Wherein Babbalanja Bows Thrice
The next morning's twilight found us once more afloat; and yielding to
that almost sullen feeling, but too apt to prevail with some mortals
at that hour, all but Media long remained silent.
But now, a bright mustering is seen among the myriad white Tartar
tents in the Orient; like lines of spears defiling upon some upland
plain, the sunbeams thwart the sky. And see! amid the blaze of
banners, and the pawings of ten thousand thousand golden hoofs, day's
mounted Sultan, Xerxes-like, moves on: the Dawn his standard, East and
West his cymbals.
"Oh, morning life!" cried Yoomy, with a Persian air; "would that all
time were a sunrise, and all life a youth."
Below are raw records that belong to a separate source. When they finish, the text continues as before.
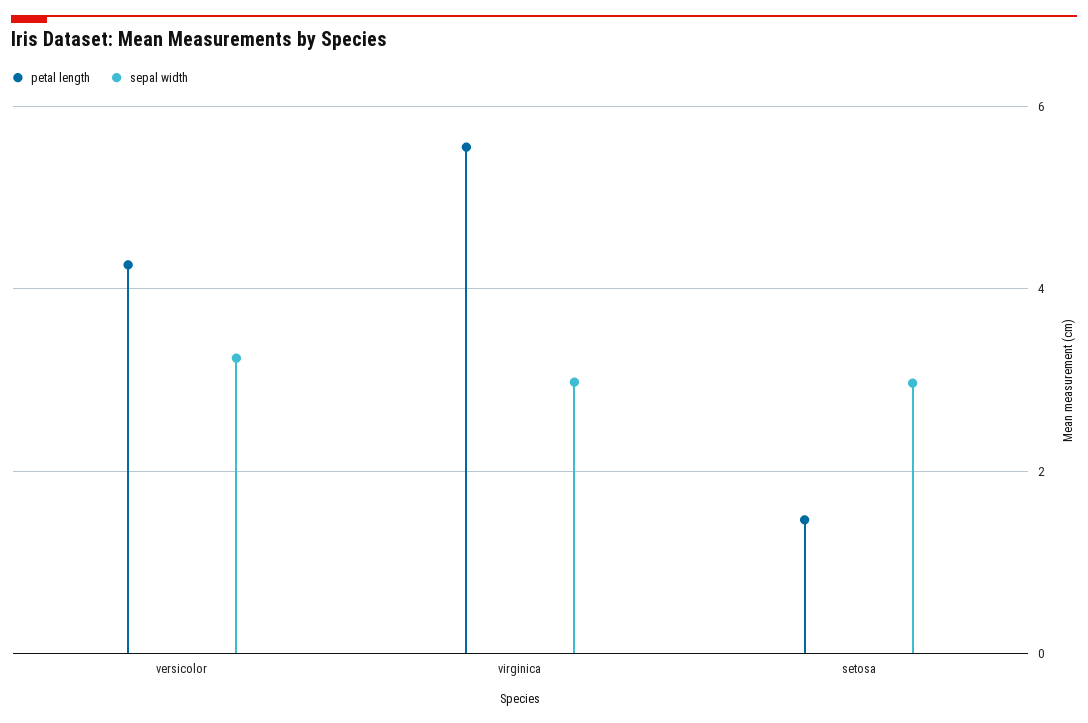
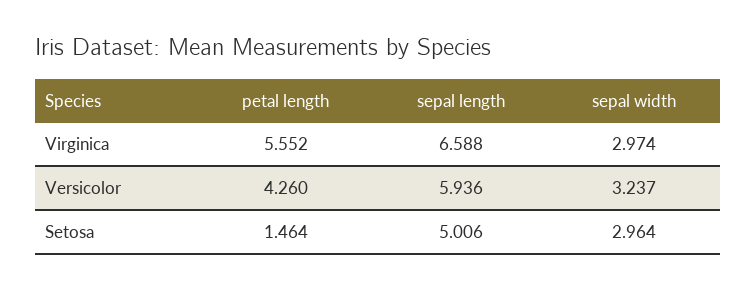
  {
    "petal length": {
      "versicolor": 4.26,
      "virginica": 5.552,
      "setosa": 1.464
    },
    "sepal width": {
      "versicolor": 3.237,
      "virginica": 2.974,
      "setosa": 2.964
-   }
+   },
+   "sepal length": {
+     "virginica": 6.588,
+     "versicolor": 5.936,
+     "setosa": 5.006
+   }
  }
"Ah! but these striplings whimper of youth," said Mohi, caressing his
braids, "as if they wore this beard."
"But natural, old man," said Babbalanja. "We Mardians never seem young
to ourselves; childhood is to youth what manhood is to age:--something
to be looked back upon, with sorrow that it is past. But childhood
reeks of no future, and knows no past; hence, its present passes in a
vapor."
"Mohi, how's your appetite this morning?" said Media.
"Thus, thus, ye gods," sighed Yoomy, "is feeling ever scouted. Yet,
what might seem feeling in me, I can not express."
"A good commentary on old Bardianna, Yoomy," said Babbalanja, "who
somewhere says, that no Mardian can out with his heart, for his
unyielding ribs are in the way. And indeed, pride, or something akin
thereto, often holds check on sentiment. My lord, there are
those who like not to be detected in the possession of a heart."
"Very true, Babbalanja; and I suppose that pride was at the bottom of
your old Ponderer's heartless, unsentimental, bald-pated style."
"Craving pardon, my lord is deceived. Bardianna was not at all proud;
though he had a queer way of showing the absence of pride. In his
essay, entitled,--"On the Tendency to curl in Upper Lips," he thus
discourses. "We hear much of pride and its sinfulness in this Mardi
wherein we dwell: whereas, I glory in being brimmed with it;--my sort
of pride. In the presence of kings, lords, palm-trees, and all those
who deem themselves taller than myself, I stand stiff as a pike, and
will abate not one vertebra of my stature. But accounting no Mardian
my superior, I account none my inferior; hence, with the social, I am
ever ready to be sociable."
"An agrarian!" said Media; "no doubt he would have made the headsman
the minister of equality."
"At bottom we are already equal, my honored lord," said Babbalanja,
profoundly bowing--"One way we all come into Mardi, and one way we
withdraw. Wanting his yams a king will starve, quick as a clown; and
smote on the hip, saith old Bardianna, he will roar as loud as the
next one."
"Roughly worded, that, Babbalanja.--Vee-Vee! my crown!--So; now,
Babbalanja, try if you can not polish Bardianna's style in that last
saying you father upon him."
"I will, my ever honorable lord," said Babbalanja, salaming. "Thus
we'll word it, then: In their merely Mardian nature, the sublimest
demi-gods are subject to infirmities; for struck by some keen shaft,
even a king ofttimes dons his crown, fearful of future darts."
"Ha, ha!--well done, Babbalanja; but I bade you polish, not sharpen
the arrow."
"All one, my thrice honored lord;--to polish is not to blunt."